Death By Food Pyramid

A favorable review by Michael Eades of what looks to be an interesting new book on the history of nutrition pseudoscience.

I hadn’t realized the degree to which George McGovern was responsible, and how much he was influenced by Pritikin. They and their junk science are responsible for millions of premature deaths, from the seventies on, likely including my father’s almost thirty-five years ago.

4 thoughts on “Death By Food Pyramid”

  1. The documentary, “Fathead”, which you can watch for free on Hulu, has excerpts of the McGovern hearings. I’m reluctant to quote from it because it’s been awhile since I watched it. However, I think McGovern says something like, we don’t have time for conclusive evidence on saturated fats and heart disease. (Someone could correct me on this if I’m wrong.)

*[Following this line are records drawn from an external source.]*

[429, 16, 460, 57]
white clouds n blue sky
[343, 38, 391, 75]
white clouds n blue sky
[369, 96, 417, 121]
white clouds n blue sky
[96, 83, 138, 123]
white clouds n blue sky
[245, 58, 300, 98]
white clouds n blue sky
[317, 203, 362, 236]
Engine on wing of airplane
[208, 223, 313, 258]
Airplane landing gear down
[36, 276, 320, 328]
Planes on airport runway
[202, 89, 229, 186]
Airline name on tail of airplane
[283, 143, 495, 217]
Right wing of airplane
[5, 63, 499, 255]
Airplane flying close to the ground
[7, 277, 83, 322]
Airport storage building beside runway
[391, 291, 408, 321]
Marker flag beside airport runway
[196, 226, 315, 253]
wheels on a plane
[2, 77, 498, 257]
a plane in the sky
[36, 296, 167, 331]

    The impression the hearings gave me was that it was similar to the global warming debate, where we needed to push drastic, draconian and centralized measures right away, in case the science is correct.

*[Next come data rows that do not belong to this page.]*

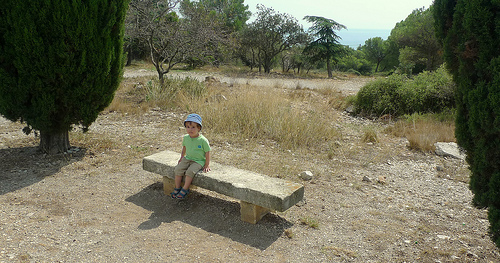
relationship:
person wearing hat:
[172, 113, 216, 205] [185, 114, 205, 126]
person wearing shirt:
[172, 113, 216, 205] [178, 133, 210, 170]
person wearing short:
[172, 113, 216, 205] [177, 157, 204, 176]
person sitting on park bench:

  2. Rand, my condolences on your father.

    In the case of my own father, he was quite healthy until he decided to become healthier, and tried to do it by following the fad of ultra low fat (Pritikin included, for a while). His health decline over the next few years was quite steep, and culminated in the cancer that killed him. I have no idea if his cancer had anything to do with his diet, but I did notice the negative change in him within weeks of his decision to “eat healthier”, so I’ve often wondered if his dietary change speeded his decline.

    I’ve always considered the food pyramid to be every bit as valid as a Bernie Madoff style pyramid scheme. The only difference is, Madoff didn’t kill anyone.

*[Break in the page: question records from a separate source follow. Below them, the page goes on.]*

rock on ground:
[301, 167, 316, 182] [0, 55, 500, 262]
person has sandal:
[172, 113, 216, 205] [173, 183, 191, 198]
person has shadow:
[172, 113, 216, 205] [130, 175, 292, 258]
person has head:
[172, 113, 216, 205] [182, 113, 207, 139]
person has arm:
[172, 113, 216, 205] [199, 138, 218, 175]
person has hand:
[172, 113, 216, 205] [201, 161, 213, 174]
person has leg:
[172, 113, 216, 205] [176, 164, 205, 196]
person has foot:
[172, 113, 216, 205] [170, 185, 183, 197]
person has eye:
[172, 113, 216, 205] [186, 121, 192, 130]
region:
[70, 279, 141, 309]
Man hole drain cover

  3. When I was a kid growing up in the 60s, we were taught about “the four food groups”: Meat, Dairy, Fruits/Vegetables, and Grains. The graphic used a circle divided into four compartments. I don’t recall that any category was rated as more important than any other. We were taught to try to eat something from each group at every meal. The idea of moderation made sense to me then, and still does.

    I am sure I remember reading somewhere that the food pyramid was developed at least in part under pressure from vegetarian activists who decried the “meat-centric” American diet. I’ve also heard that Big Agribusiness was also involved, in pushing more grain consumption.

  4. Several sources have placed some of the blame for the rise in obesity on the Food Pyramid, but there’s one thing I don’t quite understand…what is the connection between the Food Pyramid and actual eating habits? I can certainly understand the connection with venues such as schools where government sets the menu. But elsewhere?